WORK TO COMPLETE
From the article on the BLM flaring and venting rules below, reproduce word for word the passage that begins at the words "According to the" and stops after "by 391,000-410,000 tpy.".
BEGIN DOCUMENT PASSAGE
The U.S. Department of Interior’s (DOI) Bureau of Land Management (BLM) revealed more details of its proposed rules governing flaring and venting of associated natural gas on public and tribal lands in the Federal Register on Monday.

The BLM first unveiled the proposed rules in January (see Daily GPI,Jan. 22). As proposed, operators would be required to deploy equipment and processes to limit the amount of flaring gas at oil wells on public and tribal lands, and to periodically inspect their wells for leaks. They would also be required to limit venting from storage tanks. The rules also clarify when operators owe the government royalties, and give the BLM the option of setting certain royalty rates higher than 12.5%.

A 60-day public comment on the proposed rule ends on April 8.

Costs and Benefits

According to the BLM, the proposed rules would incur costs ranging from $125-161 million/year when the capital costs of equipment are annualized with a 7% discount rate, or from $117-134 million/year at a 3% discount rate. But the bureau added that monetized benefits from the rules would range from $255-357 million/year, and reduce methane emissions from 164,000-169,000 tons per year (tpy), depending upon the aforementioned discount rates, and volatile organic compound emissions (VOC) would decline by 391,000-410,000 tpy.
END DOCUMENT PASSAGE
BEGIN MATERIAL PROVIDED
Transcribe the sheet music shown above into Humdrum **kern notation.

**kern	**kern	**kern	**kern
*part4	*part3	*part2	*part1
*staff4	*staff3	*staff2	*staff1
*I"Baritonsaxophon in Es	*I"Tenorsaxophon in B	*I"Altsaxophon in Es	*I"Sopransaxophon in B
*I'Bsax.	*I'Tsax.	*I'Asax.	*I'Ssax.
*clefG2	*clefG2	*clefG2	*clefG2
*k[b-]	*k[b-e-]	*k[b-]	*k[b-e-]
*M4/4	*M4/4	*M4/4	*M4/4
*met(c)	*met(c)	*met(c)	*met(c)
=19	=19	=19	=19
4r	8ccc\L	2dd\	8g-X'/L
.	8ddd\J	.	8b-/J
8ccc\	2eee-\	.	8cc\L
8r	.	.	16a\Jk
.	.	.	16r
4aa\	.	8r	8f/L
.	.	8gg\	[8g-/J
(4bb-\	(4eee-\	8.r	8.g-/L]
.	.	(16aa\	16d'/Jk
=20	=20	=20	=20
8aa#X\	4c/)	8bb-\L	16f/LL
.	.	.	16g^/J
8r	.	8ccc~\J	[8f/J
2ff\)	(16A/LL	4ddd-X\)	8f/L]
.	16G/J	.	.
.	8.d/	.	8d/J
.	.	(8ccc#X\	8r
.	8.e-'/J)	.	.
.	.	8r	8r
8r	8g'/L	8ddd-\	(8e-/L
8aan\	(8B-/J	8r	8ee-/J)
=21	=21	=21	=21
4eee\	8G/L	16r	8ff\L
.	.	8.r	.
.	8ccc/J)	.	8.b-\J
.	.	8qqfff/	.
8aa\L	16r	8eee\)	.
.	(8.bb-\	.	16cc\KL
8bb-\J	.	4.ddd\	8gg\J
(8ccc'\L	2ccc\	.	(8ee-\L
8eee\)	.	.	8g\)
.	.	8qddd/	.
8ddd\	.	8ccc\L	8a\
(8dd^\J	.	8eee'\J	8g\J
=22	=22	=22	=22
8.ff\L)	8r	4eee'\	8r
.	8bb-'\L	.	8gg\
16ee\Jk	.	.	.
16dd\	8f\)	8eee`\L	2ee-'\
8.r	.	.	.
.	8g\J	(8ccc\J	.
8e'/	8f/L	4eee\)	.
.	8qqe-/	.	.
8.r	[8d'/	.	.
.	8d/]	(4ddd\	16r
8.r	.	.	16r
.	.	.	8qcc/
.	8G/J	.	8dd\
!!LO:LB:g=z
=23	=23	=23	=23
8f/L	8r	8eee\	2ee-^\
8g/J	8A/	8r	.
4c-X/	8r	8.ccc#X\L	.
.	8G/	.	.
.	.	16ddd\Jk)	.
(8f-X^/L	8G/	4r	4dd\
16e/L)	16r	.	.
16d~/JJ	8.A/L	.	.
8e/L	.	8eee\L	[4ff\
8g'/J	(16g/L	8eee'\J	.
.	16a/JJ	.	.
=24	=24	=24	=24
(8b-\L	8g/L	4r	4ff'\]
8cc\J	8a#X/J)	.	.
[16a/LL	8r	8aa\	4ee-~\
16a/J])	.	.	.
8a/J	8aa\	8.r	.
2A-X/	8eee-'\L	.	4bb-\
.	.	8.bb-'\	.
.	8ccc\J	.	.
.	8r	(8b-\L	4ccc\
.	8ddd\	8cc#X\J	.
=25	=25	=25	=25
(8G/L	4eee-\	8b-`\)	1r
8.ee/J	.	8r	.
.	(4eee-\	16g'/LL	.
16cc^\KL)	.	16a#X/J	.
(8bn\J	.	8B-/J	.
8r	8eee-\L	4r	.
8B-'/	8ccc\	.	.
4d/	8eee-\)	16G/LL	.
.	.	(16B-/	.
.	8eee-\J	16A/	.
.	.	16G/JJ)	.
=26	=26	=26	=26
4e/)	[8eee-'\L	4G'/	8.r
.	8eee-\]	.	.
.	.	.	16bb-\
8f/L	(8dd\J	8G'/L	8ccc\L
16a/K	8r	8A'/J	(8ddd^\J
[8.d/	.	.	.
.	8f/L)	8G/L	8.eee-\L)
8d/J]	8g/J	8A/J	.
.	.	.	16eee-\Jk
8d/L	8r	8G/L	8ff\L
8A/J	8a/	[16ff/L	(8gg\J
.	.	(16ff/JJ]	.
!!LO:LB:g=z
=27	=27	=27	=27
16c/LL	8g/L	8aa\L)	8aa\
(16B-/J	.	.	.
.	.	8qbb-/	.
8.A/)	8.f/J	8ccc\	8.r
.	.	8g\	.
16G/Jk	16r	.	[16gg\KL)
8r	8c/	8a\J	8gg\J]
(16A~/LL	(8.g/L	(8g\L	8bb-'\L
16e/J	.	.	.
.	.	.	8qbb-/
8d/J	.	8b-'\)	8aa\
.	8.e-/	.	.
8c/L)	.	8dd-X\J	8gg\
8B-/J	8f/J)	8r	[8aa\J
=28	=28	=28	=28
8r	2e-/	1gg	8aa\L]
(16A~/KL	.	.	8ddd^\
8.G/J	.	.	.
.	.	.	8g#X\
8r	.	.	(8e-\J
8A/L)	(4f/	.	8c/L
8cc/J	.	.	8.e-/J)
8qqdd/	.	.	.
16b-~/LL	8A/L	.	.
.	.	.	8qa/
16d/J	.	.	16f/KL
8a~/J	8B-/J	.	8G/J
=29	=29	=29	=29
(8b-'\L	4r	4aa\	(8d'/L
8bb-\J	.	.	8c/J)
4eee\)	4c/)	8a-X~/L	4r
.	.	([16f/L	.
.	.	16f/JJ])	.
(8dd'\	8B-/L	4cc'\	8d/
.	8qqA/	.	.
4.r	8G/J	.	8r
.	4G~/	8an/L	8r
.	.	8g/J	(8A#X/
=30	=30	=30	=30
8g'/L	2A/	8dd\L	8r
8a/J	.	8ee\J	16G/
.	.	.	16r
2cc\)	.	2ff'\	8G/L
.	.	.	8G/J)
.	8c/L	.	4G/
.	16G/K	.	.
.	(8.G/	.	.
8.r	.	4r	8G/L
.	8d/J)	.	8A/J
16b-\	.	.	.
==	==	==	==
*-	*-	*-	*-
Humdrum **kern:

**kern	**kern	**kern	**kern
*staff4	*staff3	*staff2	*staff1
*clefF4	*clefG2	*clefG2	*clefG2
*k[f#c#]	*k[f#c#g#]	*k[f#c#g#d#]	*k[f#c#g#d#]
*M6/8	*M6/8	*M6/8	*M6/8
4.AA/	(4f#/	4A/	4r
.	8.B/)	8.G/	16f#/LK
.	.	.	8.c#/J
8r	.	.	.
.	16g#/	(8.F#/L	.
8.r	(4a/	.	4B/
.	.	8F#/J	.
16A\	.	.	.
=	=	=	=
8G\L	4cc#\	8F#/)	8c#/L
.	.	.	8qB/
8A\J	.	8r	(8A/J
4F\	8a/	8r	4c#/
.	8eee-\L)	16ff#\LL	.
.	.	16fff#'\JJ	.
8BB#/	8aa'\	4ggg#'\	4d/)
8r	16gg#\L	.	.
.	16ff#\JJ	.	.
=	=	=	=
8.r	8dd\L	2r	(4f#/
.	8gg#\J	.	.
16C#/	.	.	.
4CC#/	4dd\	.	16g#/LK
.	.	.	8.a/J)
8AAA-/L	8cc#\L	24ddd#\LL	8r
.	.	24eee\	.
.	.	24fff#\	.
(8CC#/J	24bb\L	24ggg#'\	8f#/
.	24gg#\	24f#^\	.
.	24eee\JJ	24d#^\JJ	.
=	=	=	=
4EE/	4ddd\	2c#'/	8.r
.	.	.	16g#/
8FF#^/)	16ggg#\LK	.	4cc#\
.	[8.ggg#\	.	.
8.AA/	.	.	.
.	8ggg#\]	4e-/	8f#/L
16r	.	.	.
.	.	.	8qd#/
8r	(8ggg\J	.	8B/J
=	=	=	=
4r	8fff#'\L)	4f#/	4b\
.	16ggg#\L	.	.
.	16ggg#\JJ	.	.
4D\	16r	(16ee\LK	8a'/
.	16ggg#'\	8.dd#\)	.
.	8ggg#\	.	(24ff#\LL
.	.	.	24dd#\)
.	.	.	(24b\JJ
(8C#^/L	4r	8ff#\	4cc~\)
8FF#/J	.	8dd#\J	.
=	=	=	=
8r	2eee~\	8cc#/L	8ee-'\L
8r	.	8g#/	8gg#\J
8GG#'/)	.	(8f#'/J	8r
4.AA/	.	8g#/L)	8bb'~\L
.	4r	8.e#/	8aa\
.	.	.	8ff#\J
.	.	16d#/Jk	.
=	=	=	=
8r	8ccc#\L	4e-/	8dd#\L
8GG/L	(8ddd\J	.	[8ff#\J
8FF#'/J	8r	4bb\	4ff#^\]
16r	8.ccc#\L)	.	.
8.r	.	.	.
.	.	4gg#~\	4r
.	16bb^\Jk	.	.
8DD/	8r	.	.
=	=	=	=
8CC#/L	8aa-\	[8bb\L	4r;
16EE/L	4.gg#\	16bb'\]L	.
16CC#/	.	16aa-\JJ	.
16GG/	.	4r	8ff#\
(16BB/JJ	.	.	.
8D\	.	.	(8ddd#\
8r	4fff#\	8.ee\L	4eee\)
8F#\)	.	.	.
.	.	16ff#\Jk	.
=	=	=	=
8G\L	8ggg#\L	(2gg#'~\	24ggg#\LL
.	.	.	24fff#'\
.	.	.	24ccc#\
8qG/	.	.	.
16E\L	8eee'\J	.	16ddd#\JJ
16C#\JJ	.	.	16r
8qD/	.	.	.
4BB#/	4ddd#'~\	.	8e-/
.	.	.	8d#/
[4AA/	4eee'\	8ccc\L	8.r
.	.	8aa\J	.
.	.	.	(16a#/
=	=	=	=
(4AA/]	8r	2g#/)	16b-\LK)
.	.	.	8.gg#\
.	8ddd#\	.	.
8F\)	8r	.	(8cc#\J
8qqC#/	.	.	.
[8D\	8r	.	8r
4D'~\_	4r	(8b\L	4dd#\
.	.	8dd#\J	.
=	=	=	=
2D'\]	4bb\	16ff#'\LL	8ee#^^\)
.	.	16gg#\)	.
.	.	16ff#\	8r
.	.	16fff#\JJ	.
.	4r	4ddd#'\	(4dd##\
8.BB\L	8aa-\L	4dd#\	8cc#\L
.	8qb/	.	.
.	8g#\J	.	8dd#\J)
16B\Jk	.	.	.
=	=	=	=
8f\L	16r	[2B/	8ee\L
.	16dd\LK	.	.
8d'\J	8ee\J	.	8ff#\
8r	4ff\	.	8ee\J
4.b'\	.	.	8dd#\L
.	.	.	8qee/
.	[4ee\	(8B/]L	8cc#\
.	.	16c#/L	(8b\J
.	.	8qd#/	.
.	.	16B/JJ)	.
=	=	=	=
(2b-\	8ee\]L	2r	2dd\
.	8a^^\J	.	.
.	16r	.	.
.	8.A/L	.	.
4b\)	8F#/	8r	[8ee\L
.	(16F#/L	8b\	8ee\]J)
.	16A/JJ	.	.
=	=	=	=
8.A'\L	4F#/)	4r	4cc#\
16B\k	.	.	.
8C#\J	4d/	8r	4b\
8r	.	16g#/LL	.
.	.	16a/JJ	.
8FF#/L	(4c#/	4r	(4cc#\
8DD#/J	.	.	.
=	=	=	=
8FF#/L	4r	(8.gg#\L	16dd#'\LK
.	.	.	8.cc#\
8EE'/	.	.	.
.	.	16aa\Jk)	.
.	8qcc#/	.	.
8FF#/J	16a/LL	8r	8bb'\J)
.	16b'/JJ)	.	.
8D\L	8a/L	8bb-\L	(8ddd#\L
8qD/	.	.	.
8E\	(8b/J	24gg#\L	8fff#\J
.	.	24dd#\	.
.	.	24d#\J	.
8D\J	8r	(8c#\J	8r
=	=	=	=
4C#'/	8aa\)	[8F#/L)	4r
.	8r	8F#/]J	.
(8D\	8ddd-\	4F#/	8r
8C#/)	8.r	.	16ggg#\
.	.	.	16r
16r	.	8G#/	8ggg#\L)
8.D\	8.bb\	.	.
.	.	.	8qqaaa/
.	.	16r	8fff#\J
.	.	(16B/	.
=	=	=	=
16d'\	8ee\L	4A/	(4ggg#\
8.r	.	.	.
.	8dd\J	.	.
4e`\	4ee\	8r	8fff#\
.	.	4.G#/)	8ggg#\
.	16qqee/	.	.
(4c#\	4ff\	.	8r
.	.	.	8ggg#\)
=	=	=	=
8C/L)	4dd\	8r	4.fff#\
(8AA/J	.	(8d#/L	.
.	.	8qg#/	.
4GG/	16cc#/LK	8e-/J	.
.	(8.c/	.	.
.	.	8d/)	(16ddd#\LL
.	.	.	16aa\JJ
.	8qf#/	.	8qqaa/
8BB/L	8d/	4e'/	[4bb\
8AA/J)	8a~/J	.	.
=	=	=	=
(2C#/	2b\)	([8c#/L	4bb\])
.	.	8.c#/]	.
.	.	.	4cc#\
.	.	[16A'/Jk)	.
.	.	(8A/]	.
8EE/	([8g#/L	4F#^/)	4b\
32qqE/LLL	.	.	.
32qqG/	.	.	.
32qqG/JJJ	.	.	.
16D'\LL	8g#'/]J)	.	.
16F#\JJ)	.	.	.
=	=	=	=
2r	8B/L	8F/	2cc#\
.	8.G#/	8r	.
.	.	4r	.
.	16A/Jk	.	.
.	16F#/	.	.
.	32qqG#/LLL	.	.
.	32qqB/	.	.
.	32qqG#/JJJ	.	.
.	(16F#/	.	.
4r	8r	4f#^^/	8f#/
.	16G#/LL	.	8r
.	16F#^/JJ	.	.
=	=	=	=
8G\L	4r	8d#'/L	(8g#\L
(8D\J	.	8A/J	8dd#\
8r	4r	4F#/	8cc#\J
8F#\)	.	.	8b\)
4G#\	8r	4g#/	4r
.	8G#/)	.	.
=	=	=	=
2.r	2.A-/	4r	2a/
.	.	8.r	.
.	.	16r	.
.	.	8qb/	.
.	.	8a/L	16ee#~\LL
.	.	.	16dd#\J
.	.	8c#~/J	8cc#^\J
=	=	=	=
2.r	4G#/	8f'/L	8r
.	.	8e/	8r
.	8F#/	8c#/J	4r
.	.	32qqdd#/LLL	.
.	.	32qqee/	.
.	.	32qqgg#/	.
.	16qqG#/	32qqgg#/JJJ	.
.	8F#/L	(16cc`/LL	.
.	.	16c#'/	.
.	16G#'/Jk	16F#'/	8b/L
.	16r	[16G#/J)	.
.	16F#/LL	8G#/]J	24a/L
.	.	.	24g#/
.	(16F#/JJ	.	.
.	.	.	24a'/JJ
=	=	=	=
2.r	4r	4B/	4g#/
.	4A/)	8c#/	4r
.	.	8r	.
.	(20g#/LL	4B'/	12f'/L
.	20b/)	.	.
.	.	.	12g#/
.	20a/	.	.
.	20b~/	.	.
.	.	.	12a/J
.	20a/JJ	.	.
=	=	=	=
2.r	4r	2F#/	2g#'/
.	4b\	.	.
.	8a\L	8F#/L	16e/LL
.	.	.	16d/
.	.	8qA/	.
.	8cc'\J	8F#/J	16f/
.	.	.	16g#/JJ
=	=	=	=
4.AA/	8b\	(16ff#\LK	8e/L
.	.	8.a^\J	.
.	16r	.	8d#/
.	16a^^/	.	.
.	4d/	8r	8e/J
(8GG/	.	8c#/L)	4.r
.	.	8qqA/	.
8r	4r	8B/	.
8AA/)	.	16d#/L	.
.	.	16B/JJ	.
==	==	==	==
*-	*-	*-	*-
END MATERIAL PROVIDED
REPLY TO THE EXERCISE
According to the BLM, the proposed rules would incur costs ranging from $125-161 million/year when the capital costs of equipment are annualized with a 7% discount rate, or from $117-134 million/year at a 3% discount rate. But the bureau added that monetized benefits from the rules would range from $255-357 million/year, and reduce methane emissions from 164,000-169,000 tons per year (tpy), depending upon the aforementioned discount rates, and volatile organic compound emissions (VOC) would decline by 391,000-410,000 tpy.